En este contexto, es fácil caer en la nostalgia de regresar a un mundo en que las cosas aparentemente funcionaban, donde la economía crecía y no había violencia: un momento en la historia que es irrepetible. La nostalgia por la estabilidad viene de la mano del sueño de mando unipersonal, el control de la población y el sometimiento de los sindicatos y de los empresarios; le permite al votante imaginar una solución mágica a los problemas que le aquejan, sin costo alguno.
A quienes viven en ese momento idílico del pasado les es imposible comprender que el mundo cambió no por nuestra voluntad sino porque se dieron circunstancias que acabaron con los sustentos de aquella era: la tecnología evolucionó de manera prodigiosa, las comunicaciones aceleraron los intercambios y la integración de los procesos productivos elevó las economías de escala, mejorando la calidad de los bienes y su precio.
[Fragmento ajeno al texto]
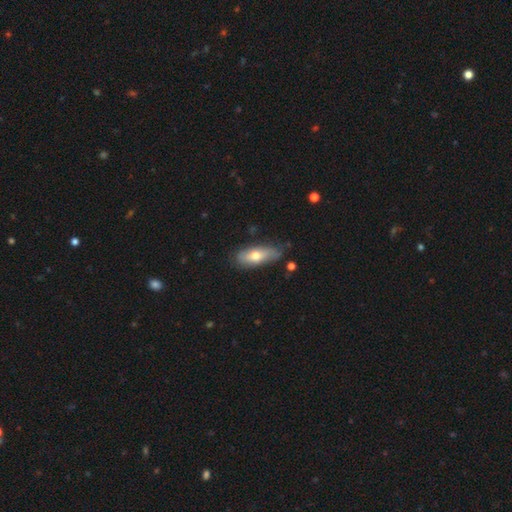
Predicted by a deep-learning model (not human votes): Smooth or featured? Predicted: smooth (p=0.61). How rounded? Predicted: in between (p=0.73). Merging? Predicted: none (p=0.67).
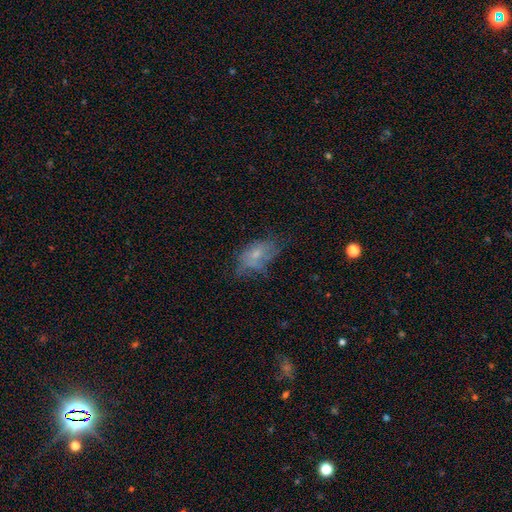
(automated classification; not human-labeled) Overall: smooth (50%; featured or disk 39%). How rounded: in between (88%). Merging: none (46%; minor disturbance 31%).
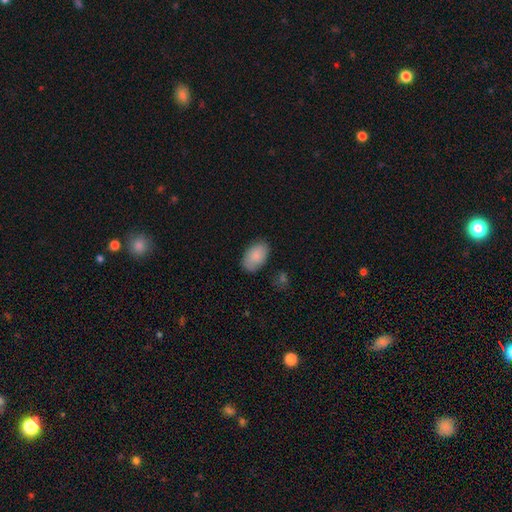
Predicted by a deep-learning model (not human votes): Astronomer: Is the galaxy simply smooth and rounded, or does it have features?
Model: smooth — 85%.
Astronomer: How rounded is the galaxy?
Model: in between — 93%.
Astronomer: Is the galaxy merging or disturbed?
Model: none — 77%.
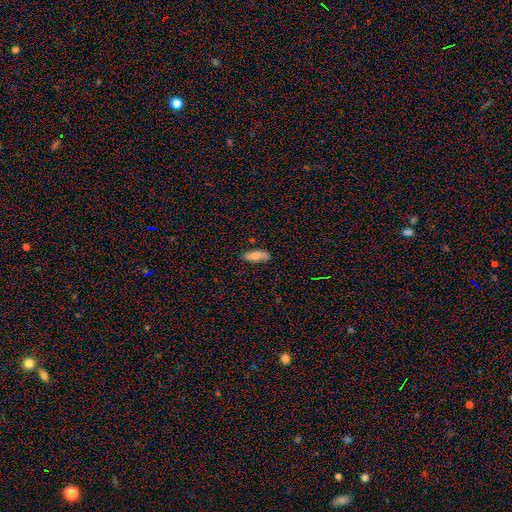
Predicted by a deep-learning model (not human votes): The model was most divided on "smooth or featured": smooth: 73%, featured or disk: 20%, star or artifact: 7%. More confident: how rounded — in between (80%); merging — none (75%).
Quien maneja un automóvil en la actualidad no puede concebir que hace treinta años había que llevar los coches al taller cada rato porque las descomposturas eran frecuentes: la vida ha mejorado dramáticamente.
El reto es corregir los males del presente sin crear una mega crisis y eso requiere del reconocimiento que no hay más recursos; la (supuesta) austeridad de los gobiernos de los ochenta hacia acá no fue producto de su deseo, sino de falta de alternativa. Hubo poca austeridad y no hubo ahorros.
Es evidente que los mexicanos vivimos contradicciones interminables. Las cosas no están organizadas para que sea fácil prosperar: todo se hace difícil por burocratismos, intereses dedicados a obstaculizar la vida cotidiana y gobernantes cuidando más de sus propios asuntos que de generar condiciones para el desarrollo. Esto habla de la necesidad de un cambio político para que la economía prospere.
Las estructuras económicas que tenemos han hecho posible que vastas regiones del país crezcan a tasas asiáticas, pero las viejas estructuras políticas y sociales han preservado cacicazgos y, con ello vastos espacios de pobreza. No ha habido un gobierno capaz de romper obstáculo: el problema no es el modelo económico en sí, sino los impedimentos políticos que mantienen a estados como Oaxaca y Chiapas paralizados. La disyuntiva no radica en reconstruir el pasado manteniendo lo bueno del presente, algo imposible, sino en cambiar los vectores actuales para hacer posible el desarrollo. Y este es el gran desafío político hacia adelante.
La paradoja de esta elección radica en que las regiones que sufren son aquellas en las que el modelo económico tan criticado no ha sido implementado. La inequidad y la pobreza son producto de intereses intrincados: cambiar esa realidad implica un cambio de régimen con dos características: un gobierno moderno y funcional y un régimen de legalidad.
La nostalgia, dice un religioso, “es una forma de indulgencia. Como todos los miembros del clero saben, las indulgencias vienen con un alto precio.”